La SAS BATITERRE a fait édifier, en qualité de maître d’ouvrage, un immeuble collectif à usage d’habitation sur une parcelle située [Adresse 4] à [Localité 13] (93).

Sont notamment intervenues à l’opération de construction :

la société M2O, en qualité de maître d’œuvre d’exécutionla société BUREAU SOL CONSULTANTS, assurée auprès de la SMABTP, en qualité de bureau d’étude de sol ;la société ALPHA CONTROLE, assurée auprès de la société Axa France Iard, en qualité de contrôleur techniquela société COTRAGEST, en qualité d’entreprise généralela société BET ETR, sous-traitant de la société COTRAGEST.
Un constat d’huissier de justice a été établi avant travaux le 19 novembre 2014 sur les avoisinants.

Madame [T] [D] et Monsieur [V] [G] sont propriétaires d’un bâtiment situé sur le terrain voisin, sis [Adresse 8], à [Localité 13].
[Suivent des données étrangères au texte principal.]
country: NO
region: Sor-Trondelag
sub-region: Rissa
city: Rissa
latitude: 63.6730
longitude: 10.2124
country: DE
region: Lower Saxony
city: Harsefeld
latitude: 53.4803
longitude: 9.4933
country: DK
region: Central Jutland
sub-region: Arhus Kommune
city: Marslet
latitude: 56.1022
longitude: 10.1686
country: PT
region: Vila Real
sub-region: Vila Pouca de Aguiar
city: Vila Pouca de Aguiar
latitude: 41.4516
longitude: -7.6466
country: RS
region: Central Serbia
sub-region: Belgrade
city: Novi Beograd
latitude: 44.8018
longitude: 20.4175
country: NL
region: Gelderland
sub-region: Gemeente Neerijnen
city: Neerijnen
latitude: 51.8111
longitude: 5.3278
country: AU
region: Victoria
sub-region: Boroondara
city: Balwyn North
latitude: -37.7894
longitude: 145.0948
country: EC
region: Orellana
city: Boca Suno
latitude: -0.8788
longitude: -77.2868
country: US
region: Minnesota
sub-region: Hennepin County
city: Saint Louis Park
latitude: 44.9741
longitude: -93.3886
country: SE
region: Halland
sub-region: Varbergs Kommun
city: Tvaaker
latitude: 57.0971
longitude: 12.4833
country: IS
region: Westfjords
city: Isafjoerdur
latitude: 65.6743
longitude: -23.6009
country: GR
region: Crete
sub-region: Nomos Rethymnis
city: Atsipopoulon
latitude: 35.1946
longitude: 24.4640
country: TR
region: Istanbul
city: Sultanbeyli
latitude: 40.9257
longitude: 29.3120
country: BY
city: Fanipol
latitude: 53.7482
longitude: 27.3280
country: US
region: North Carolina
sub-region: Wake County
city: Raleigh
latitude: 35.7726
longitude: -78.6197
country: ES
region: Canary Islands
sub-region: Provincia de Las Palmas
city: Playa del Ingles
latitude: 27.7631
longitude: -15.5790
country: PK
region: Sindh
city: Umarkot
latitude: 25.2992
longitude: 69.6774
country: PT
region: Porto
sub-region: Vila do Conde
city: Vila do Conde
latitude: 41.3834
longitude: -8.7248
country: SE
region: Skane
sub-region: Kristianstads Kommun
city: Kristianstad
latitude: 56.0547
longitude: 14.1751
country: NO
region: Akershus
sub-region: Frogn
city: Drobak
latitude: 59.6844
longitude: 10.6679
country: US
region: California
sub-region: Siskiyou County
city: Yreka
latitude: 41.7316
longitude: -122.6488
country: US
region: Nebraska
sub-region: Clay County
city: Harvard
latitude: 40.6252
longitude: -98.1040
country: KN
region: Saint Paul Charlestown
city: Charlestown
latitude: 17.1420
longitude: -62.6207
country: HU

Ce bâtiment est composé de 2 parties :

- deux maisons pavillonnaires donnant sur rue, comprenant 2 cours intérieures et 3 caves dont une édifiée sur caves, située en limite de propriété du chantier, et louée à Mme [N];

- un local d’atelier en charpente métallique, accolé en partie arrière du bâtiment sur rue.

Au mois d’avril 2015, les consorts [G]-[D], alertés par leur locataire, se sont plaints de l’apparition de fissures sur leur propriété, au cours de la réalisation des fouilles du chantier.

Le 10 avril 2015, une réunion technique a été organisée lors de laquelle des jauges [L] ont été posés afin de mettre la maison sous observation.

Deux nouveaux procès-verbaux de constat d’huissier ont été réalisés le 11 mai 2015 à la requête de la société BATITERRE.

Par exploits d’huissier du 23 février 2018, Mme [T] [D] et M. [V] [G] ont saisi le président du tribunal de grande instance de Paris, statuant en référé, aux fins d’obtenir la désignation d’un expert judiciaire au contradictoire de la société Batiterre, la société Chubb European Group Limited, la société Cotragest, la société Alpha Insurance As, la société M20 et la société Alpha Controle.

Par ordonnance du 4 avril 2018, le juge des référés a ordonné une expertise judiciaire et l’a confiée à M. [U] [M].

Les opérations d’expertise ont été rendues opposables à :
- la société AXA FRANCE, en qualité d’assureur de la société ALPHA CONTROLE ;
- la société BUREAU SOL CONSULTANTS, et son assureur la SMABTP.

L’expert a déposé son rapport le 30 juillet 2019.

Par exploits d’huissier en date du 4 mars 2020, M. [G] a saisi le Président du Tribunal Judiciaire de PARIS statuant en référé d’une demande de condamnation provisionnelle à l’encontre de la société BATITERRE et de la société CHUBB EUROPEAN GROUP SE prise en sa qualité d’assureur de responsabilité civile de la société BATITERRE.

La société CHUBB EUROPEAN GROUP SE a assigné en garantie la société M2O, la société ALPHA CONTROLE et son assureur AXA FRANCE et les instances ont été jointes.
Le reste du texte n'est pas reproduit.